About this task: Every entry must reappear in your answer exactly as written, though its pictures must not.

Items from a data source:
╔══
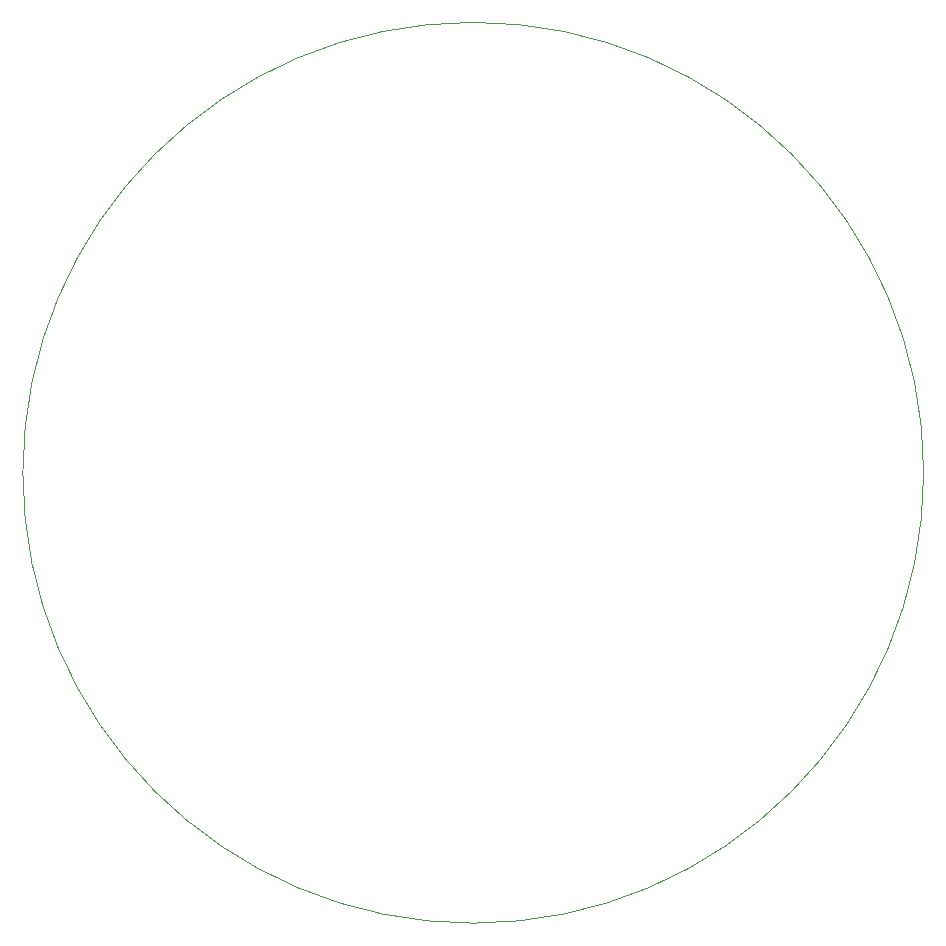
<source format=gbr>
%TF.GenerationSoftware,KiCad,Pcbnew,(5.1.6-0-10_14)*%
%TF.CreationDate,2020-08-15T13:55:16+01:00*%
%TF.ProjectId,arduino,61726475-696e-46f2-9e6b-696361645f70,rev?*%
%TF.SameCoordinates,Original*%
%TF.FileFunction,Profile,NP*%
%FSLAX46Y46*%
G04 Gerber Fmt 4.6, Leading zero omitted, Abs format (unit mm)*
G04 Created by KiCad (PCBNEW (5.1.6-0-10_14)) date 2020-08-15 13:55:16*
%MOMM*%
%LPD*%
G01*
G04 APERTURE LIST*
%TA.AperFunction,Profile*%
%ADD10C,0.050000*%
%TD*%
G04 APERTURE END LIST*
D10*
X99534499Y-55600000D02*
G75*
G03*
X99534499Y-55600000I-38134499J0D01*
G01*
M02*

</source>
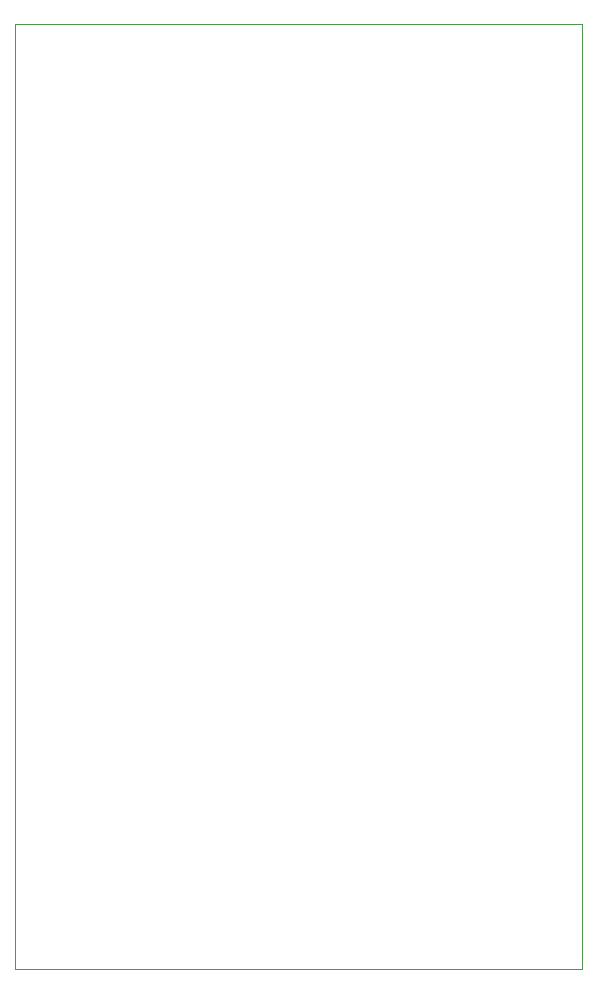
<source format=gbr>
%TF.GenerationSoftware,KiCad,Pcbnew,7.0.7*%
%TF.CreationDate,2024-01-02T15:01:12+01:00*%
%TF.ProjectId,fan-control,66616e2d-636f-46e7-9472-6f6c2e6b6963,rev?*%
%TF.SameCoordinates,Original*%
%TF.FileFunction,Profile,NP*%
%FSLAX46Y46*%
G04 Gerber Fmt 4.6, Leading zero omitted, Abs format (unit mm)*
G04 Created by KiCad (PCBNEW 7.0.7) date 2024-01-02 15:01:12*
%MOMM*%
%LPD*%
G01*
G04 APERTURE LIST*
%TA.AperFunction,Profile*%
%ADD10C,0.100000*%
%TD*%
G04 APERTURE END LIST*
D10*
X115000000Y-57000000D02*
X163000000Y-57000000D01*
X163000000Y-137000000D01*
X115000000Y-137000000D01*
X115000000Y-57000000D01*
M02*

</source>
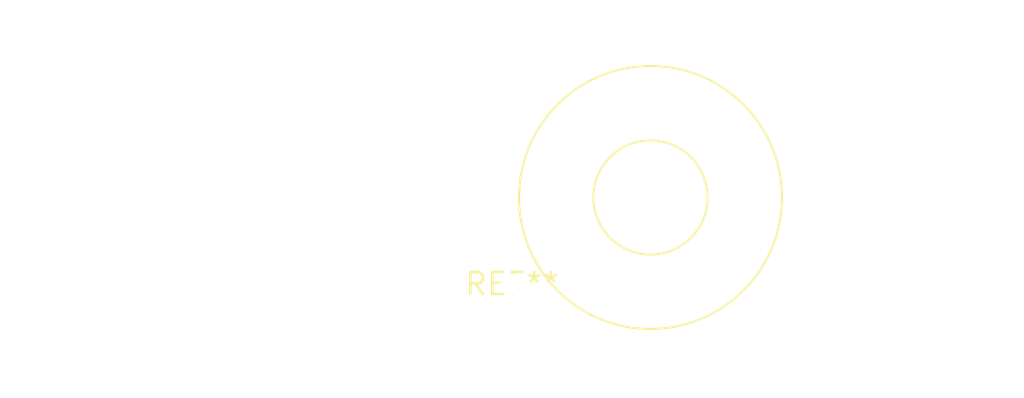
<source format=kicad_pcb>
(kicad_pcb (version 20240108) (generator pcbnew)

  (general
    (thickness 1.6)
  )

  (paper "A4")
  (layers
    (0 "F.Cu" signal)
    (31 "B.Cu" signal)
    (32 "B.Adhes" user "B.Adhesive")
    (33 "F.Adhes" user "F.Adhesive")
    (34 "B.Paste" user)
    (35 "F.Paste" user)
    (36 "B.SilkS" user "B.Silkscreen")
    (37 "F.SilkS" user "F.Silkscreen")
    (38 "B.Mask" user)
    (39 "F.Mask" user)
    (40 "Dwgs.User" user "User.Drawings")
    (41 "Cmts.User" user "User.Comments")
    (42 "Eco1.User" user "User.Eco1")
    (43 "Eco2.User" user "User.Eco2")
    (44 "Edge.Cuts" user)
    (45 "Margin" user)
    (46 "B.CrtYd" user "B.Courtyard")
    (47 "F.CrtYd" user "F.Courtyard")
    (48 "B.Fab" user)
    (49 "F.Fab" user)
    (50 "User.1" user)
    (51 "User.2" user)
    (52 "User.3" user)
    (53 "User.4" user)
    (54 "User.5" user)
    (55 "User.6" user)
    (56 "User.7" user)
    (57 "User.8" user)
    (58 "User.9" user)
  )

  (setup
    (pad_to_mask_clearance 0)
    (pcbplotparams
      (layerselection 0x00010fc_ffffffff)
      (plot_on_all_layers_selection 0x0000000_00000000)
      (disableapertmacros false)
      (usegerberextensions false)
      (usegerberattributes false)
      (usegerberadvancedattributes false)
      (creategerberjobfile false)
      (dashed_line_dash_ratio 12.000000)
      (dashed_line_gap_ratio 3.000000)
      (svgprecision 4)
      (plotframeref false)
      (viasonmask false)
      (mode 1)
      (useauxorigin false)
      (hpglpennumber 1)
      (hpglpenspeed 20)
      (hpglpendiameter 15.000000)
      (dxfpolygonmode false)
      (dxfimperialunits false)
      (dxfusepcbnewfont false)
      (psnegative false)
      (psa4output false)
      (plotreference false)
      (plotvalue false)
      (plotinvisibletext false)
      (sketchpadsonfab false)
      (subtractmaskfromsilk false)
      (outputformat 1)
      (mirror false)
      (drillshape 1)
      (scaleselection 1)
      (outputdirectory "")
    )
  )

  (net 0 "")

  (footprint "Transformer_Toroid_Tapped_Horizontal_D14.0mm_Amidon-T50" (layer "F.Cu") (at 0 0))

)

</source>
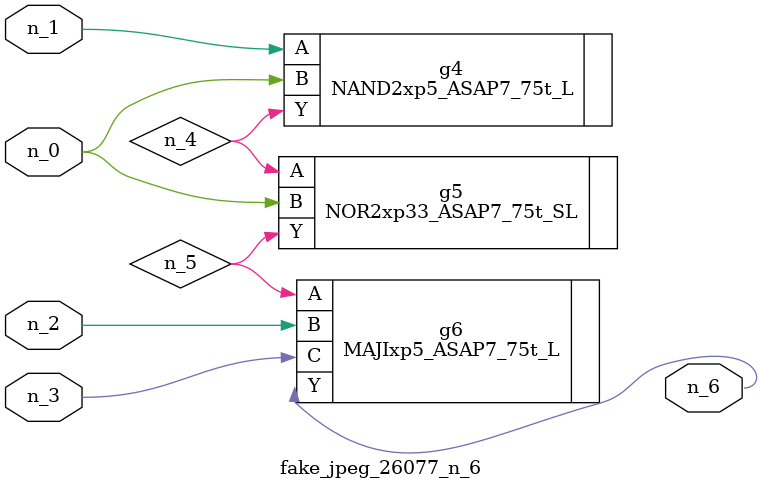
<source format=v>
module fake_jpeg_26077_n_6 (n_0, n_3, n_2, n_1, n_6);

input n_0;
input n_3;
input n_2;
input n_1;

output n_6;

wire n_4;
wire n_5;

NAND2xp5_ASAP7_75t_L g4 ( 
.A(n_1),
.B(n_0),
.Y(n_4)
);

NOR2xp33_ASAP7_75t_SL g5 ( 
.A(n_4),
.B(n_0),
.Y(n_5)
);

MAJIxp5_ASAP7_75t_L g6 ( 
.A(n_5),
.B(n_2),
.C(n_3),
.Y(n_6)
);


endmodule
</source>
╚══
Output for this task:
<source format=gbr>
%TF.GenerationSoftware,KiCad,Pcbnew,(5.1.6-0-10_14)*%
%TF.CreationDate,2020-08-15T13:55:16+01:00*%
%TF.ProjectId,arduino,61726475-696e-46f2-9e6b-696361645f70,rev?*%
%TF.SameCoordinates,Original*%
%TF.FileFunction,Profile,NP*%
%FSLAX46Y46*%
G04 Gerber Fmt 4.6, Leading zero omitted, Abs format (unit mm)*
G04 Created by KiCad (PCBNEW (5.1.6-0-10_14)) date 2020-08-15 13:55:16*
%MOMM*%
%LPD*%
G01*
G04 APERTURE LIST*
%TA.AperFunction,Profile*%
%ADD10C,0.050000*%
%TD*%
G04 APERTURE END LIST*
D10*
X99534499Y-55600000D02*
G75*
G03*
X99534499Y-55600000I-38134499J0D01*
G01*
M02*

</source>
<source format=gbr>
%TF.GenerationSoftware,KiCad,Pcbnew,7.0.7*%
%TF.CreationDate,2024-01-02T15:01:12+01:00*%
%TF.ProjectId,fan-control,66616e2d-636f-46e7-9472-6f6c2e6b6963,rev?*%
%TF.SameCoordinates,Original*%
%TF.FileFunction,Profile,NP*%
%FSLAX46Y46*%
G04 Gerber Fmt 4.6, Leading zero omitted, Abs format (unit mm)*
G04 Created by KiCad (PCBNEW 7.0.7) date 2024-01-02 15:01:12*
%MOMM*%
%LPD*%
G01*
G04 APERTURE LIST*
%TA.AperFunction,Profile*%
%ADD10C,0.100000*%
%TD*%
G04 APERTURE END LIST*
D10*
X115000000Y-57000000D02*
X163000000Y-57000000D01*
X163000000Y-137000000D01*
X115000000Y-137000000D01*
X115000000Y-57000000D01*
M02*

</source>
<source format=kicad_pcb>
(kicad_pcb (version 20240108) (generator pcbnew)

  (general
    (thickness 1.6)
  )

  (paper "A4")
  (layers
    (0 "F.Cu" signal)
    (31 "B.Cu" signal)
    (32 "B.Adhes" user "B.Adhesive")
    (33 "F.Adhes" user "F.Adhesive")
    (34 "B.Paste" user)
    (35 "F.Paste" user)
    (36 "B.SilkS" user "B.Silkscreen")
    (37 "F.SilkS" user "F.Silkscreen")
    (38 "B.Mask" user)
    (39 "F.Mask" user)
    (40 "Dwgs.User" user "User.Drawings")
    (41 "Cmts.User" user "User.Comments")
    (42 "Eco1.User" user "User.Eco1")
    (43 "Eco2.User" user "User.Eco2")
    (44 "Edge.Cuts" user)
    (45 "Margin" user)
    (46 "B.CrtYd" user "B.Courtyard")
    (47 "F.CrtYd" user "F.Courtyard")
    (48 "B.Fab" user)
    (49 "F.Fab" user)
    (50 "User.1" user)
    (51 "User.2" user)
    (52 "User.3" user)
    (53 "User.4" user)
    (54 "User.5" user)
    (55 "User.6" user)
    (56 "User.7" user)
    (57 "User.8" user)
    (58 "User.9" user)
  )

  (setup
    (pad_to_mask_clearance 0)
    (pcbplotparams
      (layerselection 0x00010fc_ffffffff)
      (plot_on_all_layers_selection 0x0000000_00000000)
      (disableapertmacros false)
      (usegerberextensions false)
      (usegerberattributes false)
      (usegerberadvancedattributes false)
      (creategerberjobfile false)
      (dashed_line_dash_ratio 12.000000)
      (dashed_line_gap_ratio 3.000000)
      (svgprecision 4)
      (plotframeref false)
      (viasonmask false)
      (mode 1)
      (useauxorigin false)
      (hpglpennumber 1)
      (hpglpenspeed 20)
      (hpglpendiameter 15.000000)
      (dxfpolygonmode false)
      (dxfimperialunits false)
      (dxfusepcbnewfont false)
      (psnegative false)
      (psa4output false)
      (plotreference false)
      (plotvalue false)
      (plotinvisibletext false)
      (sketchpadsonfab false)
      (subtractmaskfromsilk false)
      (outputformat 1)
      (mirror false)
      (drillshape 1)
      (scaleselection 1)
      (outputdirectory "")
    )
  )

  (net 0 "")

  (footprint "Transformer_Toroid_Tapped_Horizontal_D14.0mm_Amidon-T50" (layer "F.Cu") (at 0 0))

)

</source>
<source format=v>
module fake_jpeg_26077_n_6 (n_0, n_3, n_2, n_1, n_6);

input n_0;
input n_3;
input n_2;
input n_1;

output n_6;

wire n_4;
wire n_5;

NAND2xp5_ASAP7_75t_L g4 ( 
.A(n_1),
.B(n_0),
.Y(n_4)
);

NOR2xp33_ASAP7_75t_SL g5 ( 
.A(n_4),
.B(n_0),
.Y(n_5)
);

MAJIxp5_ASAP7_75t_L g6 ( 
.A(n_5),
.B(n_2),
.C(n_3),
.Y(n_6)
);


endmodule
</source>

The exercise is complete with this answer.